## SELECTED PASSAGE:
From global literary superstar Karl Ove Knausgaard, a love letter about the world written in short dazzling pieces - by a father to his unborn daughter

The Sunday Times bestseller from literary phenomenon Karl Ove Knausgaard, a love letter about the world written by a father to his unborn daughter.

'Inspiring, surprising... Autumn will warm and enlighten anyone who opens their eyes to it' The Times
Autumn begins with a letter Karl Ove Knausgaard writes to his unborn daughter. He adds one short piece each day, describing the material and natural world - from twilight to the migration of birds, from Van Gogh to forgiveness - with the precision and mesmerising intensity that have become his trademark.

With artwork by Vanessa Baird

'This book is full of wonders... The world feels repainted' New York Times

  • Published: 16 November 2021
  • ISBN: 9781784703264
  • Imprint: Vintage
  • Format: Paperback
  • Pages: 240
  • RRP: $22.99

About the authors

Karl Ove Knausgaard

Karl Ove Knausgaard’s My Struggle cycle has been heralded as a masterpiece all over the world. From A Death in the Family to The End, the novels move through childhood into adulthood and, together, form an enthralling portrait of human life. Knausgaard has been awarded the Norwegian Critics Prize for Literature, the Brage Prize and the Jerusalem Prize. His work, which also includes Out of the World, A Time for Everything and the Seasons Quartet, is published in thirty-five languages.

Vanessa Baird

Vanessa Baird (1963) was born in Oslo, where she now lives and works. She has an MA from the Royal College of Art, London, and in 2015 she won the Lorck Schive Art Prize, Norway’s biggest contemporary art prize.

## ACTIVITY:
Resume the book listing for Autumn after its final sentence, keeping the same style. The lines that follow play no part in this work.

## SOURCE MATERIAL:
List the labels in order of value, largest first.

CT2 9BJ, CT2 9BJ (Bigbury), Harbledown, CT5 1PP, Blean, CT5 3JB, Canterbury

## OUTPUT BELOW:
Praise for Autumn

Diverse and delightful. These sharp little essays capture the wonder of things with photographic immediacy. This is an inspiring, surprising collection

The Times

Brilliantly conveys the sense you get, as a prospective parent, that the world is brand new. It's all beautifully done.

William Leith, Evening Standard

Knausgaard is an acute, sometimes squirmingly honest analyst of domesticity and his relationship to his family.

Lisa Schwarzbaum, Newsweek Europe

Quietly illuminates Knausgaard's profound gift for making the reader see the world in fresh and unpredictable ways.

Stuart Evers, The Observer

Autumn. returns to the scintillating tangent that characterized the early volumes of My Struggle, when he still allowed his midlife self airtime. On each subject [Knausgaard] combines an almost comically microscopic focus with a stealthy flair for producing a bigger picture that is all the more arresting for arriving by surprise.

Anthony Cummins, Daily Telegraph

It is when elements of autobiography creep in that the book comes most alive, as when he writes about choosing his father's wellington boots as a memento after his death.

Jake Kerridge, Daily Telegraph

Taking the old repetitive elements of life, Knausgaard's detailed observations open our eyes to their unexpected yet remarkable qualities.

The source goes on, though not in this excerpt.